Hi @acerdur @wyli Since there were no error logs provided in the above comments, I'm assuming the issue comes only from the shortcut_type used.

Details: The sole purpose of passing bias_downsample=False is to match with the MedNet and official PyTorch implementation of ResNet which sets the bias=False in the downsampling layer. As for the downsampling layer, there are two variants in MONAI: shortcut_type='B' # uses a conv1x1 as downsampling layer shortcut_type='A' # uses a avgpool1x1 as downsampling layer

AFAIU the error you are facing comes from the shortcut layer. To correctly load the pretrained weights of MedNet, you should initialize the model with the correct achitecture with shortcut_type='A' for MedNet:

from monai.networks import nets
# MONAI ResNet18
net = nets.resnet18(pretrained=False, spatial_dims=3, n_input_channels=1, num_classes=2, shortcut_type='A')
wt_path = 'resnet_18.pth'  # path to weights from Google Drive of Tencent
pretrained_weights = torch.load(f=wt_path , map_location=device)

# match the keys 
weights = OrderedDict()
for k, v in pretrained_weights['state_dict'].items():
    weights.update({k.replace('module.', ''): v})

net.load_state_dict(weights, strict=False)  # _IncompatibleKeys(missing_keys=['fc.weight', 'fc.bias'], unexpected_keys=[])

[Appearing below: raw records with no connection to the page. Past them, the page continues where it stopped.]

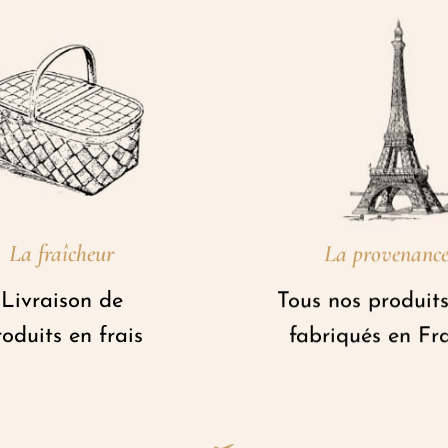
La fraîcheur
La provenanc
Livraison de
Tous nos produits
oduits en frais
fabriqués en Fr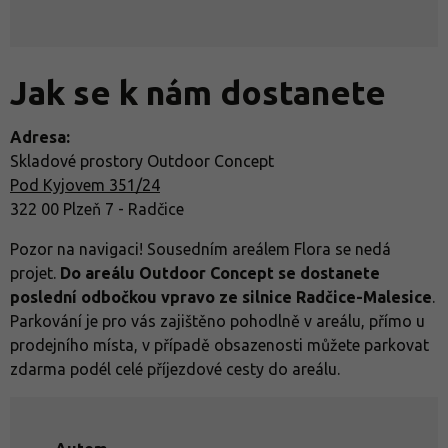
Jak se k nám dostanete
Adresa:
Skladové prostory Outdoor Concept
Pod Kyjovem 351/24
322 00 Plzeň 7 - Radčice
Pozor na navigaci! Sousedním areálem Flora se nedá
projet.
Do areálu Outdoor Concept
se dostanete
poslední odbočkou vpravo ze silnice Radčice-Malesice
.
Parkování je pro vás zajištěno pohodlně v areálu, přímo u
prodejního místa, v případě obsazenosti můžete parkovat
zdarma podél celé příjezdové cesty do areálu.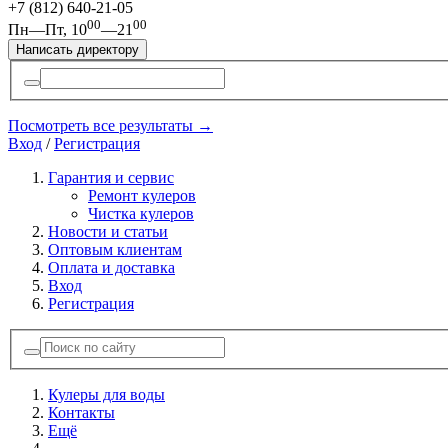
+7 (812)
640-21-05
00
00
Пн—Пт, 10
—21
Написать директору
Посмотреть все результаты →
Вход
/
Регистрация
Гарантия и сервис
Ремонт кулеров
Чистка кулеров
Новости и статьи
Оптовым клиентам
Оплата и доставка
Вход
Регистрация
Кулеры для воды
Контакты
Ещё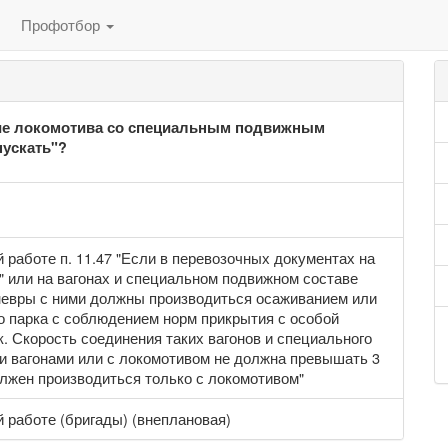
Профотбор
ние локомотива со специальным подвижным
пускать"?
работе п. 11.47 "Если в перевозочных документах на
" или на вагонах и специальном подвижном составе
маневры с ними должны производиться осаживанием или
о парка с соблюдением норм прикрытия с особой
к. Скорость соединения таких вагонов и специального
ми вагонами или с локомотивом не должна превышать 3
олжен производиться только с локомотивом"
 работе (бригады) (внеплановая)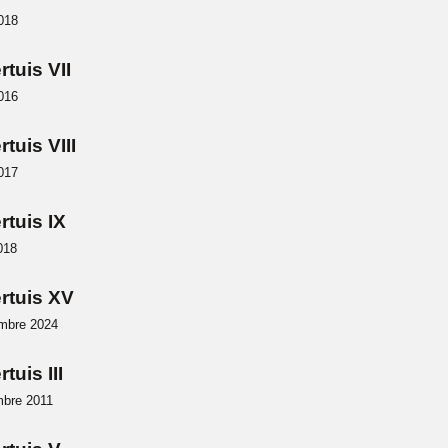
018
rtuis VII
016
tuis VIII
017
rtuis IX
018
rtuis XV
mbre 2024
tuis III
bre 2011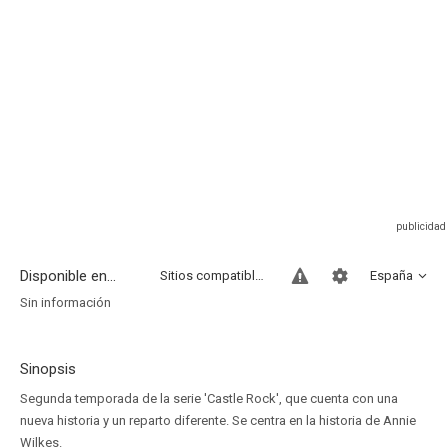
Disponible en...
Sitios compatibles
España
Sin información
Sinopsis
Segunda temporada de la serie 'Castle Rock', que cuenta con una
nueva historia y un reparto diferente. Se centra en la historia de Annie
Wilkes.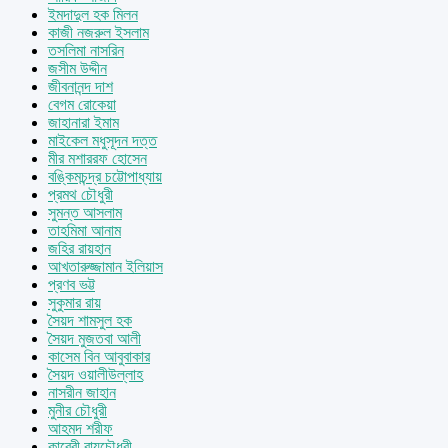
ইমদাদুল হক মিলন
কাজী নজরুল ইসলাম
তসলিমা নাসরিন
জসীম উদ্দীন
জীবনানন্দ দাশ
বেগম রোকেয়া
জাহানারা ইমাম
মাইকেল মধুসূদন দত্ত
মীর মশাররফ হোসেন
বঙ্কিমচন্দ্র চট্টোপাধ্যায়
প্রমথ চৌধুরী
সুমন্ত আসলাম
তাহমিমা আনাম
জহির রায়হান
আখতারুজ্জামান ইলিয়াস
প্রণব ভট্ট
সুকুমার রায়
সৈয়দ শামসুল হক
সৈয়দ মুজতবা আলী
কাসেম বিন আবুবাকার
সৈয়দ ওয়ালীউল্লাহ
নাসরীন জাহান
মুনীর চৌধুরী
আহমদ শরীফ
কাবেরী রায়চৌধুরী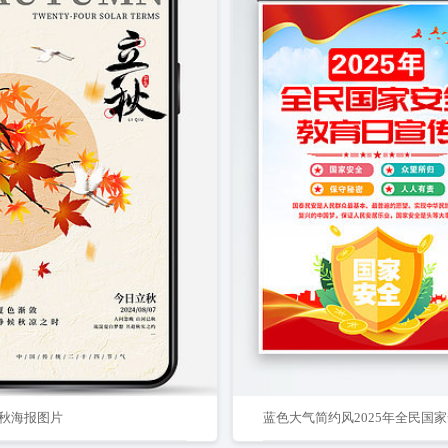
秋海报图片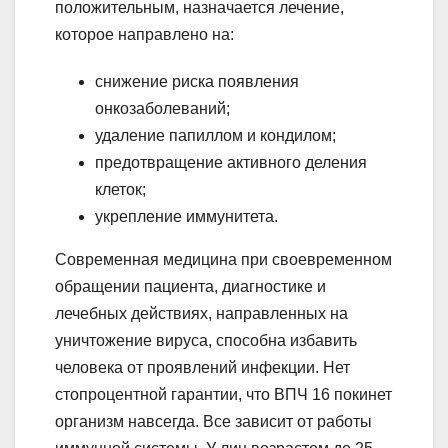
положительным, назначается лечение,
которое направлено на:
снижение риска появления
онкозаболеваний;
удаление папиллом и кондилом;
предотвращение активного деления
клеток;
укрепление иммунитета.
Современная медицина при своевременном
обращении пациента, диагностике и
лечебных действиях, направленных на
уничтожение вируса, способна избавить
человека от проявлений инфекции. Нет
стопроцентной гарантии, что ВПЧ 16 покинет
организм навсегда. Все зависит от работы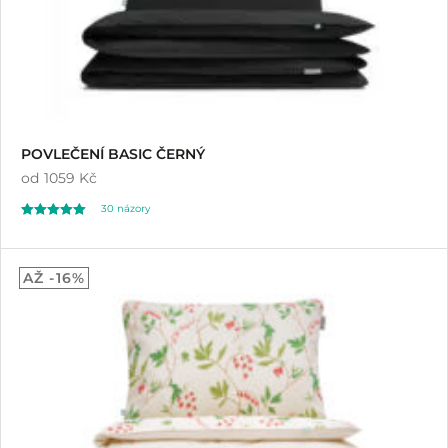
POVLEČENÍ BASIC ČERNÝ
od
1059 Kč
30
názory
Hodnoceno
30
5.00
AŽ -16%
z 5 na základě
hodnocení
zákazníků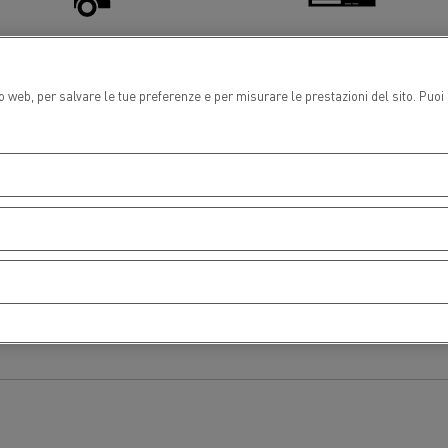
ssistenza e Riparazione sponda
Tachigrafi
to web, per salvare le tue preferenze e per misurare le prestazioni del sito. Puo
Gruppo Delanchy
Feldschlösschen - C
idraulica
ogno di un ingegnere
Design: la rivoluzione de
elettrico
orto lunga distanza
Trasporto auto
Aria condizionata
ch Transports: veicoli a gas
rale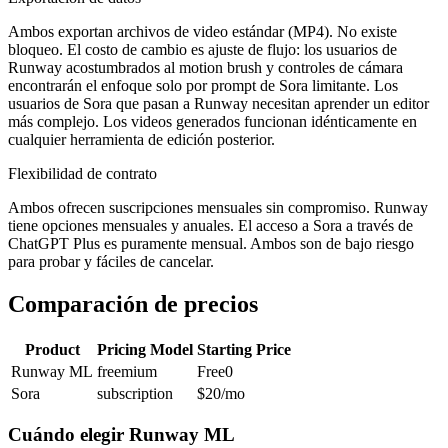
Ambos exportan archivos de video estándar (MP4). No existe
bloqueo. El costo de cambio es ajuste de flujo: los usuarios de
Runway acostumbrados al motion brush y controles de cámara
encontrarán el enfoque solo por prompt de Sora limitante. Los
usuarios de Sora que pasan a Runway necesitan aprender un editor
más complejo. Los videos generados funcionan idénticamente en
cualquier herramienta de edición posterior.
Flexibilidad de contrato
Ambos ofrecen suscripciones mensuales sin compromiso. Runway
tiene opciones mensuales y anuales. El acceso a Sora a través de
ChatGPT Plus es puramente mensual. Ambos son de bajo riesgo
para probar y fáciles de cancelar.
Comparación de precios
Product
Pricing Model
Starting Price
Runway ML
freemium
Free
0
Sora
subscription
$20
/mo
Cuándo elegir
Runway ML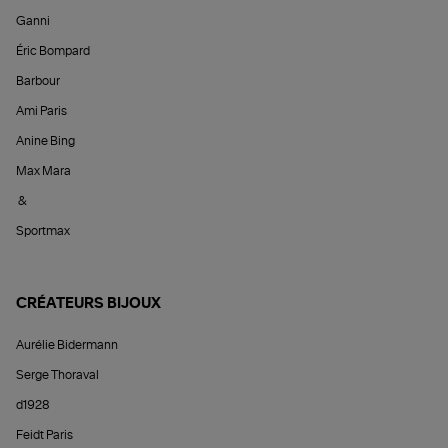
Ganni
Éric Bompard
Barbour
Ami Paris
Anine Bing
Max Mara
&
Sportmax
CRÉATEURS BIJOUX
Aurélie Bidermann
Serge Thoraval
d1928
Feidt Paris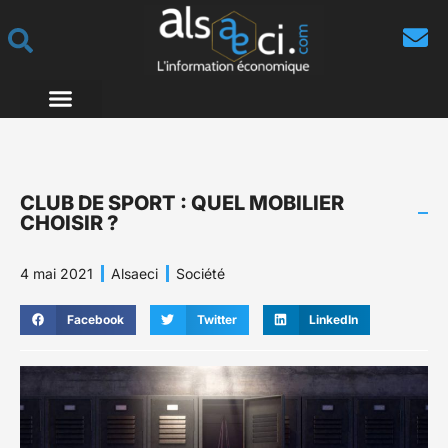
CLUB DE SPORT : QUEL MOBILIER
CHOISIR ?
4 mai 2021
Alsaeci
Société
Facebook
Twitter
LinkedIn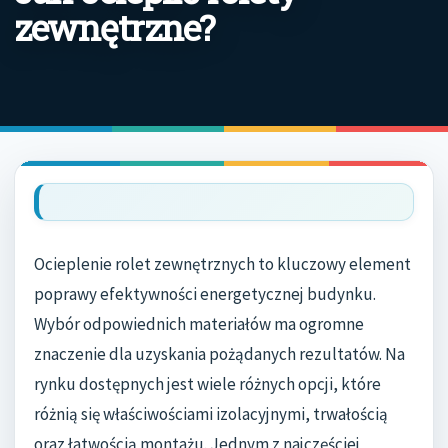
zewnętrzne?
Ocieplenie rolet zewnętrznych to kluczowy element
poprawy efektywności energetycznej budynku.
Wybór odpowiednich materiałów ma ogromne
znaczenie dla uzyskania pożądanych rezultatów. Na
rynku dostępnych jest wiele różnych opcji, które
różnią się właściwościami izolacyjnymi, trwałością
oraz łatwością montażu. Jednym z najczęściej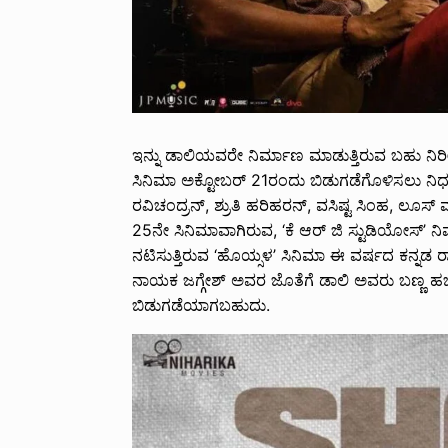
ಇನ್ನು ಡಾಲಿಯವರೇ ನಿರ್ಮಾಣ ಮಾಡುತ್ತಿರುವ ಬಹು ನಿರ
ಸಿನಿಮಾ ಅಕ್ಟೋಬರ್ 21ರಂದು ಬಿಡುಗಡೆಗೊಳಿಸಲು ನಿರ್ಧರಿಸ
ರವಿಚಂದ್ರನ್, ಶ್ರುತಿ ಹರಿಹರನ್, ವಸಿಷ್ಟ ಸಿಂಹ, ಲೂ
25ನೇ ಸಿನಿಮಾವಾಗಿರುವ, ‘ಕೆ ಆರ್ ಜಿ ಸ್ಟುಡಿಯೋಸ್’ ನ
ನಟಿಸುತ್ತಿರುವ ‘ಹೊಯ್ಸಳ’ ಸಿನಿಮಾ ಈ ವರ್ಷದ ಕನ್ನಡ ರ
ನಾಯಕ ಜಗ್ಗೇಶ್ ಅವರ ಜೊತೆಗೆ ಡಾಲಿ ಅವರು ಬಣ್ಣ ಹಚ
ಬಿಡುಗಡೆಯಾಗಬಹುದು.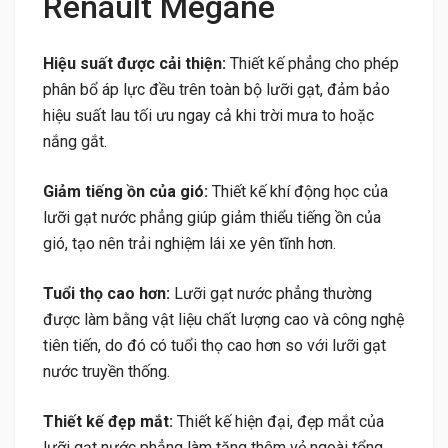
Renault Megane
Hiệu suất được cải thiện:
Thiết kế phẳng cho phép
phân bổ áp lực đều trên toàn bộ lưỡi gạt, đảm bảo
hiệu suất lau tối ưu ngay cả khi trời mưa to hoặc
nắng gắt.
Giảm tiếng ồn của gió:
Thiết kế khí động học của
lưỡi gạt nước phẳng giúp giảm thiểu tiếng ồn của
gió, tạo nên trải nghiệm lái xe yên tĩnh hơn.
Tuổi thọ cao hơn:
Lưỡi gạt nước phẳng thường
được làm bằng vật liệu chất lượng cao và công nghệ
tiên tiến, do đó có tuổi thọ cao hơn so với lưỡi gạt
nước truyền thống.
Thiết kế đẹp mắt:
Thiết kế hiện đại, đẹp mắt của
lưỡi gạt nước phẳng làm tăng thêm vẻ ngoài tổng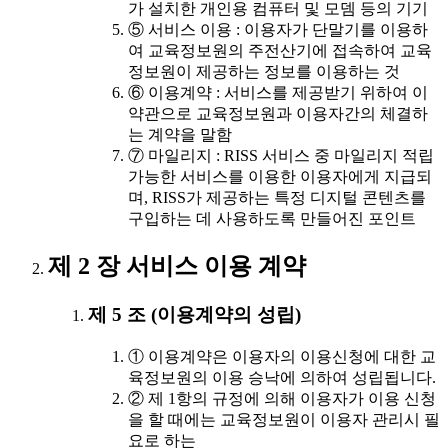
가 설치한 개인용 컴퓨터 및 모뎀 등의 기기
⑤ 서비스 이용 : 이용자가 단말기를 이용하
여 교육정보원의 주전산기에 접속하여 교육
정보원이 제공하는 정보를 이용하는 것
⑥ 이용계약 : 서비스를 제공받기 위하여 이
약관으로 교육정보원과 이용자간의 체결하
는 계약을 말함
⑦ 마일리지 : RISS 서비스 중 마일리지 적립
가능한 서비스를 이용한 이용자에게 지급되
며, RISS가 제공하는 특정 디지털 콘텐츠를
구입하는 데 사용하도록 만들어진 포인트
제 2 장 서비스 이용 계약
제 5 조 (이용계약의 성립)
① 이용계약은 이용자의 이용신청에 대한 교
육정보원의 이용 승낙에 의하여 성립됩니다.
② 제 1항의 규정에 의해 이용자가 이용 신청
을 할 때에는 교육정보원이 이용자 관리시 필
요로 하는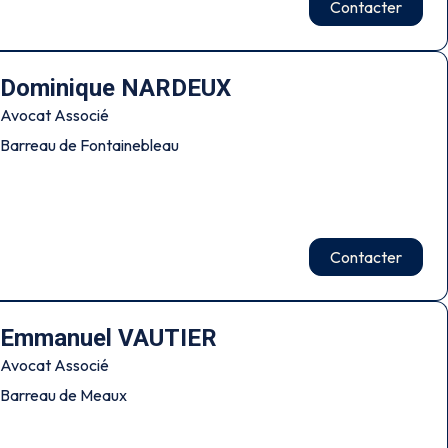
Contacter
Dominique NARDEUX
Avocat Associé
Barreau de Fontainebleau
Contacter
Emmanuel VAUTIER
Avocat Associé
Barreau de Meaux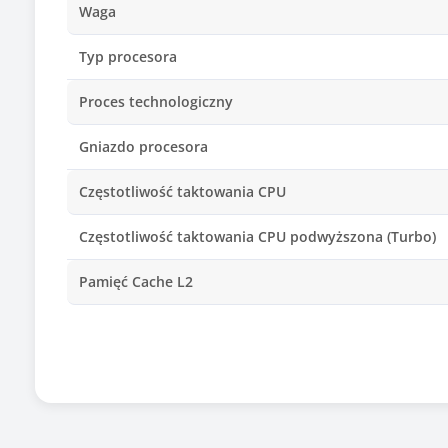
Waga
Typ procesora
Proces technologiczny
Gniazdo procesora
Częstotliwość taktowania CPU
Częstotliwość taktowania CPU podwyższona (Turbo)
Pamięć Cache L2
Pamięć Cache L3
Liczba rdzeni procesora
Liczba obsługiwanych wątków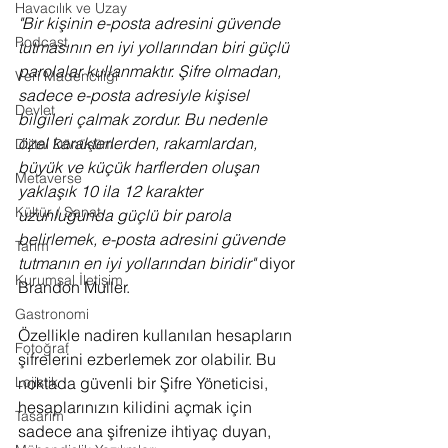
Havacılık ve Uzay
"Bir kişinin e-posta adresini güvende 
Podcast
tutmasının en iyi yollarından biri güçlü 
parolalar kullanmaktır. Şifre olmadan, 
Veri Madenciliği
sadece e-posta adresiyle kişisel 
Devlet
bilgileri çalmak zordur. Bu nedenle 
özel karakterlerden, rakamlardan, 
Dijital Dönüşüm
büyük ve küçük harflerden oluşan 
Metaverse
yaklaşık 10 ila 12 karakter 
Kültür / Sanat
uzunluğunda güçlü bir parola 
belirlemek, e-posta adresini güvende 
Tarım
tutmanın en iyi yollarından biridir" 
diyor 
Kurumsal İletişim
Brandon Muller.
Gastronomi
Özellikle nadiren kullanılan hesapların 
Fotoğraf
şifrelerini ezberlemek zor olabilir. Bu 
Lojistik
noktada güvenli bir Şifre Yöneticisi, 
hesaplarınızın kilidini açmak için 
Tasarım
sadece ana şifrenize ihtiyaç duyan, 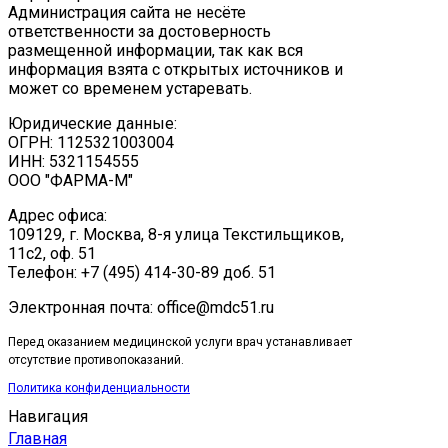
Администрация сайта не несёте
ответственности за достоверность
размещенной информации, так как вся
информация взята с открытых источников и
может со временем устаревать.
Юридические данные:
ОГРН: 1125321003004
ИНН: 5321154555
ООО "ФАРМА-М"
Адрес офиса:
109129, г. Москва, ​8-я улица Текстильщиков,
11с2, оф. 51
Tелефон: +7 (495) 414-30-89 доб. 51
Электронная почта: office@mdc51.ru
Перед оказанием медицинской услуги врач устанавливает
отсутствие противопоказаний.
Политика конфиденциальности
Навигация
Главная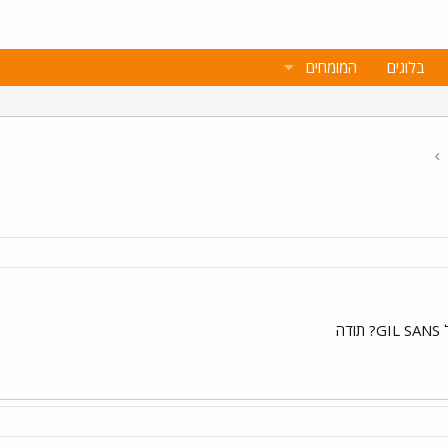
בלוגים
המומחים
ה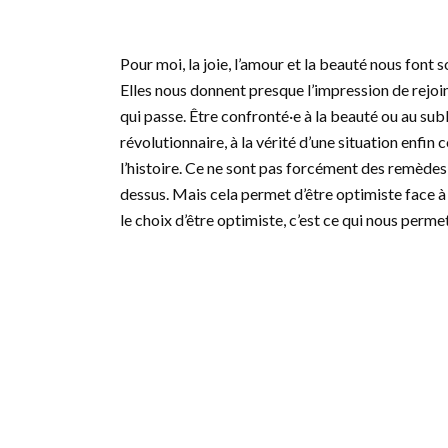
Pour moi, la joie, l’amour et la beauté nous font
Elles nous donnent presque l’impression de rejoin
qui passe. Être confronté·e à la beauté ou au s
révolutionnaire, à la vérité d’une situation enfi
l’histoire. Ce ne sont pas forcément des remède
dessus. Mais cela permet d’être optimiste face à l
le choix d’être optimiste, c’est ce qui nous perme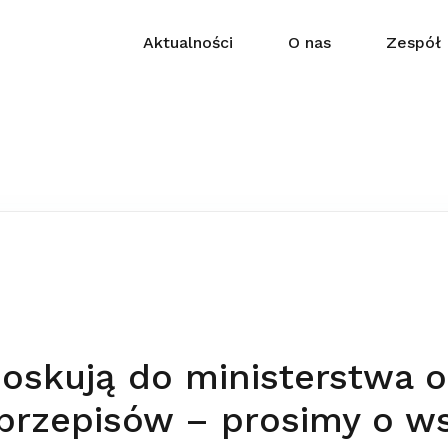
Aktualności
O nas
Zespół
oskują do ministerstwa o
przepisów – prosimy o w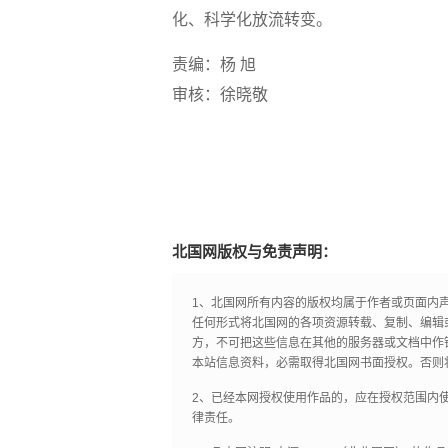
化、科学化放流转变。
责编：杨 旭
审核：徐晓敬
北国网版权与免责声明：
1、北国网所有内容的版权均属于作者或页面内
任何形式将北国网的各项资源转载、复制、编辑
方，不可把这些信息在其他的服务器或文档中作
本站信息资料，必需取得北国网书面授权。否则
2、已经本网授权使用作品的，应在授权范围内使
律责任。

The only pair of incompatible keys are for the last linear layer, which is expected for finetuning, and not provided/inferable in the MedNet weights.

Related: #6811

surajpaib commented 1 year ago

Hi @wyli In reference to the comment above, it looks like different arguments need to be passed to the ResNetconstructor based on the configuration of the pre-trained resnet to be loaded as specified by MedicalNet: https://github.com/Tencent/MedicalNet/blob/18c8bb6cd564eb1b964bffef1f4c2283f1ae6e7b/README.md?plain=1#L25

resnet_10_23dataset.pth: --model resnet --model_depth 10 --resnet_shortcut B
resnet_18_23dataset.pth: --model resnet --model_depth 18 --resnet_shortcut A
resnet_34_23dataset.pth: --model resnet --model_depth 34 --resnet_shortcut A
resnet_50_23dataset.pth: --model resnet --model_depth 50 --resnet_shortcut B

For all the configs with shortcut B, bias_downsample would need to be set to False, and for A, it wouldn't matter as the shortcut type is average pooling. But removing the hard-coded bias_downsample would still be essential!

P.S: I'm looking a bit more at this implementation and it seems like we could also implement the pretrained model download (using something like gdown) and loading ( maybe we first download to a tmp directory, unzip and load_state_dict). Were there some foreseen challenges with doing this?

acerdur commented 1 year ago

Hi both,

thank you very much for handling this! Losing shortcut B functionality for pre-trained weights would be sub-optimal.

The last suggestion from @surajpaib would also be very handy! I can suggest using a hidden cache directory as torch.hub does for pre-trained models. To upload the weights from the linked implementation, one should just remove the model. header from the state_dict and then it goes very smoothly until the last linear layer.

Again, thanks for changing the original issue.